=== Exercise prompt ===
Reproduce every one of the records below word for word, leaving out the pictures.

=== Data listing ===
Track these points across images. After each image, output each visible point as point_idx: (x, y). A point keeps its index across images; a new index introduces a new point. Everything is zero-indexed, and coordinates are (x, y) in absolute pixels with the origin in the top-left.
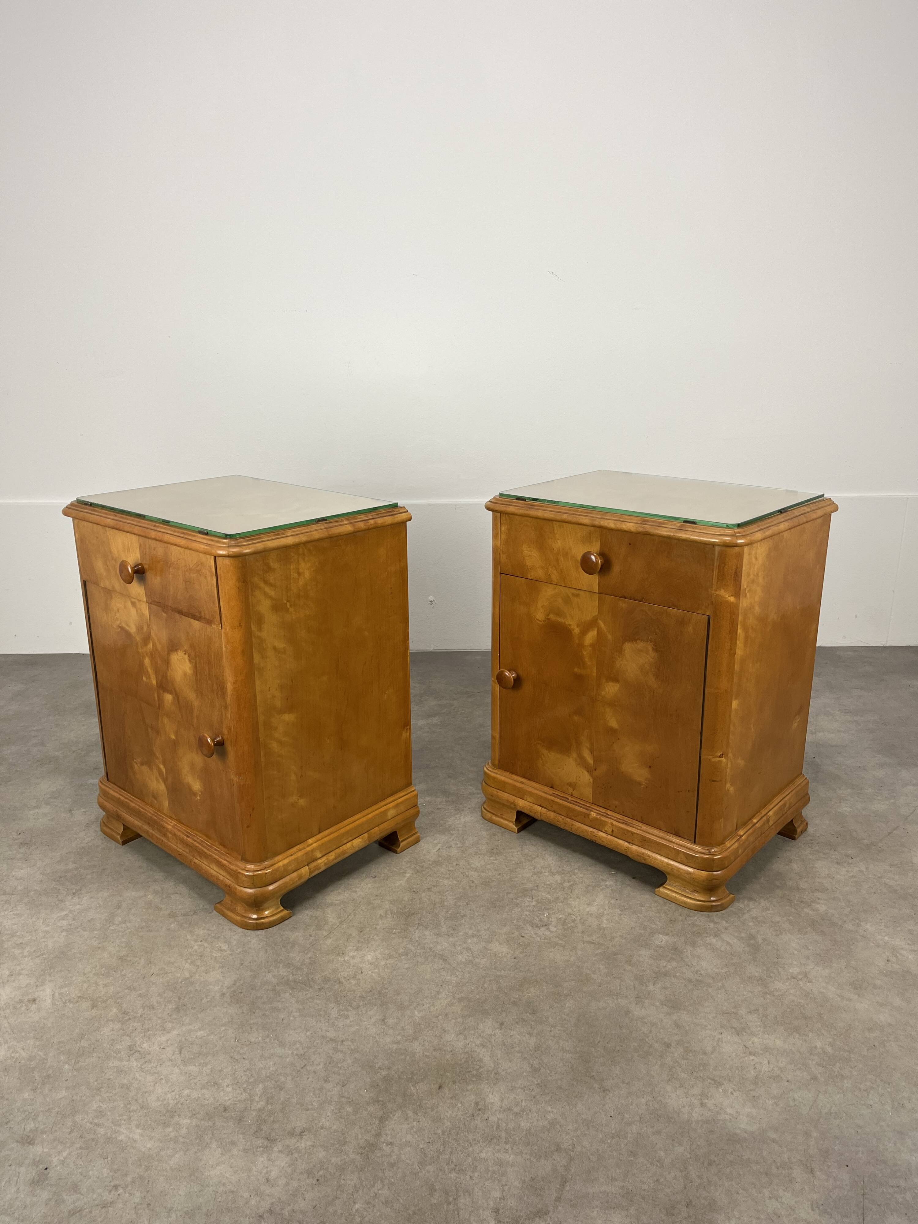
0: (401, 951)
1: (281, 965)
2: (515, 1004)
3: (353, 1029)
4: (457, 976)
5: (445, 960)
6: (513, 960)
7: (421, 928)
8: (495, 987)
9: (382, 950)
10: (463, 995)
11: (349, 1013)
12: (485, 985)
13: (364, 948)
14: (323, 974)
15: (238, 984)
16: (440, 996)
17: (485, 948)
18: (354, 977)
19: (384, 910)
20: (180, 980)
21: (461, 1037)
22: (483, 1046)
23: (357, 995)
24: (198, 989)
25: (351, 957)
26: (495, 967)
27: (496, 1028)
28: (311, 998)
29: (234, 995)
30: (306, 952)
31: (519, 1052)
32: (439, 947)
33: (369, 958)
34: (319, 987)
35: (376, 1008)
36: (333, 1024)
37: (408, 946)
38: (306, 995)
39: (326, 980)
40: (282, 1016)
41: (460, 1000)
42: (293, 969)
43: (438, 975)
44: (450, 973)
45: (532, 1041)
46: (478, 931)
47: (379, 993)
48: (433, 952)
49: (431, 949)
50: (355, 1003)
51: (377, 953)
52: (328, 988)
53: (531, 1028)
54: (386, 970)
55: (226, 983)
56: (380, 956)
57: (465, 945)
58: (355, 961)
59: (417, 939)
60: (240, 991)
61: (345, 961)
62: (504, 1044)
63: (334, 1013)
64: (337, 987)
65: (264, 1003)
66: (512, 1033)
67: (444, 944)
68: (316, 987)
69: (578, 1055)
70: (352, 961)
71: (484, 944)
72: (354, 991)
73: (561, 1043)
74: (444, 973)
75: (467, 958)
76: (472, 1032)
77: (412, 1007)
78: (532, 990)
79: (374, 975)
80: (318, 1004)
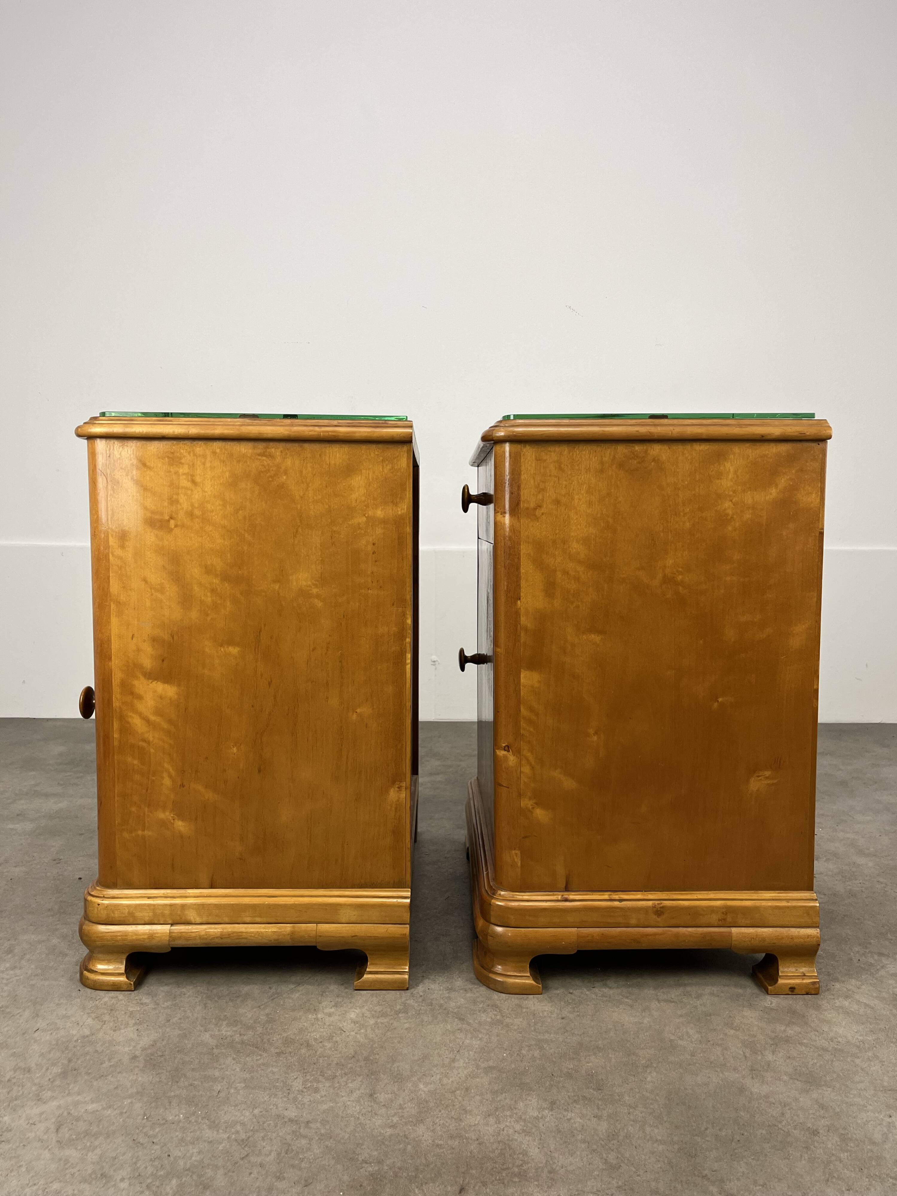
1: (225, 1023)
2: (569, 1076)
3: (325, 1107)
4: (480, 1039)
5: (461, 1019)
6: (560, 1021)
8: (537, 1053)
9: (371, 1006)
10: (491, 1063)
11: (320, 1086)
12: (523, 1052)
13: (345, 1003)
14: (285, 1035)
15: (160, 1044)
16: (456, 1064)
18: (330, 1038)
20: (75, 1038)
21: (492, 1120)
22: (526, 1132)
23: (332, 1061)
25: (326, 1014)
26: (535, 1030)
27: (544, 1109)
28: (264, 1064)
30: (262, 1007)
31: (584, 1141)
32: (452, 1004)
33: (353, 1015)
34: (277, 1051)
35: (360, 1079)
36: (295, 1099)
37: (408, 1002)
38: (257, 1060)
39: (288, 1042)
40: (219, 1088)
41: (488, 1070)
43: (453, 1038)
44: (469, 1036)
45: (603, 1127)
47: (366, 1059)
48: (445, 1009)
49: (441, 1006)
50: (330, 1072)
51: (364, 1010)
52: (290, 1053)
53: (598, 1108)
54: (377, 1031)
56: (368, 1014)
57: (489, 1002)
58: (332, 1019)
59: (421, 994)
60: (161, 1054)
61: (317, 1019)
62: (559, 1131)
63: (297, 1085)
64: (303, 1051)
66: (569, 1115)
68: (273, 1050)
69: (676, 1147)
72: (329, 1057)
73: (648, 1129)
74: (461, 1035)
75: (493, 1017)
76: (508, 1113)
77: (415, 1079)
78: (593, 1058)
79: (358, 1036)
80: (273, 1073)
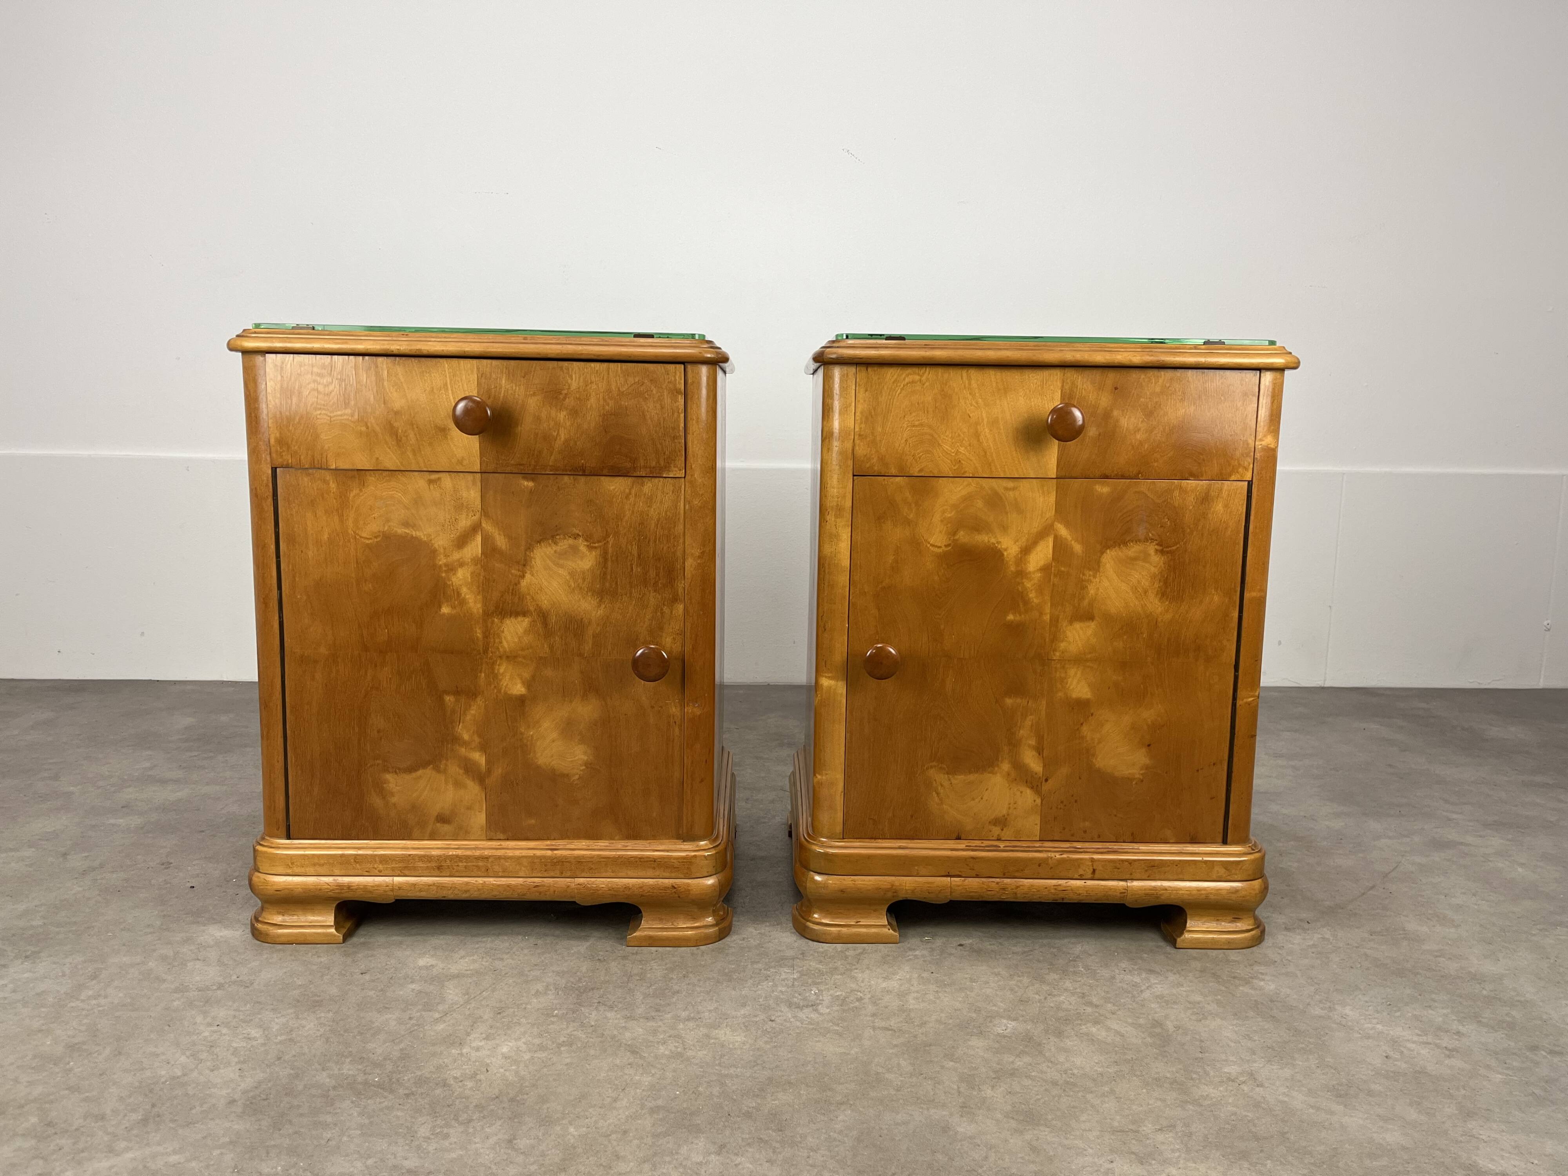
0: (562, 1039)
1: (348, 1060)
2: (749, 1116)
3: (453, 1155)
4: (653, 1076)
5: (633, 1052)
6: (752, 1053)
7: (602, 1008)
8: (716, 1091)
9: (529, 1038)
10: (659, 1103)
11: (451, 1131)
12: (700, 1089)
13: (498, 1035)
14: (419, 1073)
15: (264, 1086)
16: (618, 1105)
17: (708, 1036)
18: (473, 1077)
19: (545, 984)
20: (163, 1080)
23: (471, 1103)
24: (191, 1093)
25: (473, 1048)
26: (720, 1063)
28: (387, 1108)
29: (251, 1103)
32: (628, 1035)
33: (505, 1050)
34: (407, 1092)
35: (500, 1123)
36: (419, 1147)
37: (575, 1033)
38: (380, 1103)
39: (421, 1081)
40: (329, 1136)
41: (653, 1110)
42: (367, 1066)
43: (620, 1074)
44: (640, 1071)
46: (698, 1013)
47: (512, 1100)
48: (617, 1041)
49: (613, 1037)
50: (465, 1116)
51: (520, 1043)
52: (422, 1093)
54: (530, 1067)
55: (243, 1086)
56: (524, 1047)
57: (672, 1032)
58: (478, 1054)
59: (593, 1024)
60: (264, 1097)
61: (461, 1054)
63: (424, 1131)
64: (438, 1091)
65: (301, 1115)
66: (739, 1160)
67: (637, 1031)
68: (401, 1091)
70: (474, 1054)
71: (704, 1030)
72: (467, 1098)
74: (630, 1071)
75: (674, 1049)
77: (565, 1122)
78: (781, 1095)
79: (507, 1074)
80: (398, 1117)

=== Response to the task ===
Track these points across images. After each image, output each visible point as point_idx: (x, y). A point keeps its index across images; a new index introduces a new point. Everything is zero-indexed, and coordinates are (x, y) in absolute pixels with the origin in the top-left.
0: (401, 951)
1: (281, 965)
2: (515, 1004)
3: (353, 1029)
4: (457, 976)
5: (445, 960)
6: (513, 960)
7: (421, 928)
8: (495, 987)
9: (382, 950)
10: (463, 995)
11: (349, 1013)
12: (485, 985)
13: (364, 948)
14: (323, 974)
15: (238, 984)
16: (440, 996)
17: (485, 948)
18: (354, 977)
19: (384, 910)
20: (180, 980)
21: (461, 1037)
22: (483, 1046)
23: (357, 995)
24: (198, 989)
25: (351, 957)
26: (495, 967)
27: (496, 1028)
28: (311, 998)
29: (234, 995)
30: (306, 952)
31: (519, 1052)
32: (439, 947)
33: (369, 958)
34: (319, 987)
35: (376, 1008)
36: (333, 1024)
37: (408, 946)
38: (306, 995)
39: (326, 980)
40: (282, 1016)
41: (460, 1000)
42: (293, 969)
43: (438, 975)
44: (450, 973)
45: (532, 1041)
46: (478, 931)
47: (379, 993)
48: (433, 952)
49: (431, 949)
50: (355, 1003)
51: (377, 953)
52: (328, 988)
53: (531, 1028)
54: (386, 970)
55: (226, 983)
56: (380, 956)
57: (465, 945)
58: (355, 961)
59: (417, 939)
60: (240, 991)
61: (345, 961)
62: (504, 1044)
63: (334, 1013)
64: (337, 987)
65: (264, 1003)
66: (512, 1033)
67: (444, 944)
68: (316, 987)
69: (578, 1055)
70: (352, 961)
71: (484, 944)
72: (354, 991)
73: (561, 1043)
74: (444, 973)
75: (467, 958)
76: (472, 1032)
77: (412, 1007)
78: (532, 990)
79: (374, 975)
80: (318, 1004)
1: (225, 1023)
2: (569, 1076)
3: (325, 1107)
4: (480, 1039)
5: (461, 1019)
6: (560, 1021)
8: (537, 1053)
9: (371, 1006)
10: (491, 1063)
11: (320, 1086)
12: (523, 1052)
13: (345, 1003)
14: (285, 1035)
15: (160, 1044)
16: (456, 1064)
18: (330, 1038)
20: (75, 1038)
21: (492, 1120)
22: (526, 1132)
23: (332, 1061)
25: (326, 1014)
26: (535, 1030)
27: (544, 1109)
28: (264, 1064)
30: (262, 1007)
31: (584, 1141)
32: (452, 1004)
33: (353, 1015)
34: (277, 1051)
35: (360, 1079)
36: (295, 1099)
37: (408, 1002)
38: (257, 1060)
39: (288, 1042)
40: (219, 1088)
41: (488, 1070)
43: (453, 1038)
44: (469, 1036)
45: (603, 1127)
47: (366, 1059)
48: (445, 1009)
49: (441, 1006)
50: (330, 1072)
51: (364, 1010)
52: (290, 1053)
53: (598, 1108)
54: (377, 1031)
56: (368, 1014)
57: (489, 1002)
58: (332, 1019)
59: (421, 994)
60: (161, 1054)
61: (317, 1019)
62: (559, 1131)
63: (297, 1085)
64: (303, 1051)
66: (569, 1115)
68: (273, 1050)
69: (676, 1147)
72: (329, 1057)
73: (648, 1129)
74: (461, 1035)
75: (493, 1017)
76: (508, 1113)
77: (415, 1079)
78: (593, 1058)
79: (358, 1036)
80: (273, 1073)
0: (562, 1039)
1: (348, 1060)
2: (749, 1116)
3: (453, 1155)
4: (653, 1076)
5: (633, 1052)
6: (752, 1053)
7: (602, 1008)
8: (716, 1091)
9: (529, 1038)
10: (659, 1103)
11: (451, 1131)
12: (700, 1089)
13: (498, 1035)
14: (419, 1073)
15: (264, 1086)
16: (618, 1105)
17: (708, 1036)
18: (473, 1077)
19: (545, 984)
20: (163, 1080)
23: (471, 1103)
24: (191, 1093)
25: (473, 1048)
26: (720, 1063)
28: (387, 1108)
29: (251, 1103)
32: (628, 1035)
33: (505, 1050)
34: (407, 1092)
35: (500, 1123)
36: (419, 1147)
37: (575, 1033)
38: (380, 1103)
39: (421, 1081)
40: (329, 1136)
41: (653, 1110)
42: (367, 1066)
43: (620, 1074)
44: (640, 1071)
46: (698, 1013)
47: (512, 1100)
48: (617, 1041)
49: (613, 1037)
50: (465, 1116)
51: (520, 1043)
52: (422, 1093)
54: (530, 1067)
55: (243, 1086)
56: (524, 1047)
57: (672, 1032)
58: (478, 1054)
59: (593, 1024)
60: (264, 1097)
61: (461, 1054)
63: (424, 1131)
64: (438, 1091)
65: (301, 1115)
66: (739, 1160)
67: (637, 1031)
68: (401, 1091)
70: (474, 1054)
71: (704, 1030)
72: (467, 1098)
74: (630, 1071)
75: (674, 1049)
77: (565, 1122)
78: (781, 1095)
79: (507, 1074)
80: (398, 1117)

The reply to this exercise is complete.